[time-nuts] femtosecond jitter anyone?
Chris Mack / N1SKY
sometimesyoufeellikeanut at twentylogten.com
Wed Apr 8 23:32:20 UTC 2009
>> This is a good idea for testing..
> Applying jitter frequencies for jitter tolerance testing is standard
> stuff and needs to be done. Jitter tolerance curves match up with MTIE
> tolerance curves very neatly.
Of course, here is the weird part... It's not SONET; but it is a chip
that can be used for SONET... This is for a very specific form of
audio clocking (not audiophile, nor consumer) for a mastering
engineering application. Common input clock frequencies: 44.1kHz to
96kHz or also a 10MHz rubidium.
The DSP PLL is this chip (I am still learning the intricacies of this
The system clock (to drive the DSP and the DSP's DCO) is essentially
a jitter reference, pins XA and XB (differential, single ended
capable); Jitter is transferred nearly 1:1 from XA,XB to CLK_OUT.
This is the 38.88 MHz reference from Vectron with some skirting
issues to be filtered before connected to the XA and XB pins.
The input (on CLK_IN pins) is the source clock to be cleaned (e.g.,
44.1kHz to 96kHz or 10MHz Rb).
The output (on CLK_OUT pins) is 11 MHz to 25MHz for 256x
oversampling master clock for ADCs and DACs
24-bit accuracy for 40kHz (88.2kHz to 96kHz sample rate encompassing
a 45/55 anti-alias filter) shows the need for sub picosecond timing
Of course 24-bit in the real world is hard to achieve (even the new
"32-bit" converters have a problem with it) with issues internal to
the sampling mechanisms in a DAC / ADC, but with some out-of-band
dither and thermal management, coupled with low jitter sampling
clock, there may be an additional bit or so to be obtained.

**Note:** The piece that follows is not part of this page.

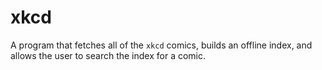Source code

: # xkcd

A program that fetches all of the `xkcd` comics, builds an offline index, and allows the user to search the index for a comic.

This is
all part of the experiment....
>> I have Howard Johnson's book for
>> I think a normal LC tank would be more suitable for that task.
> It's a good introductional level book for digital signals, but isn't
> very applicable to waveshaping or clock characterisation and testing
Yes, HJ's books leaves me wanting a little more... seems like an
analogue / RF book for digital folks.
I am looking for sharp Q to get rid of any skirt around the 38,88MHz
of the Vectron OCXO.
Temperature can be obtained from cooling componentry already in situ,
such that a known temperature is established.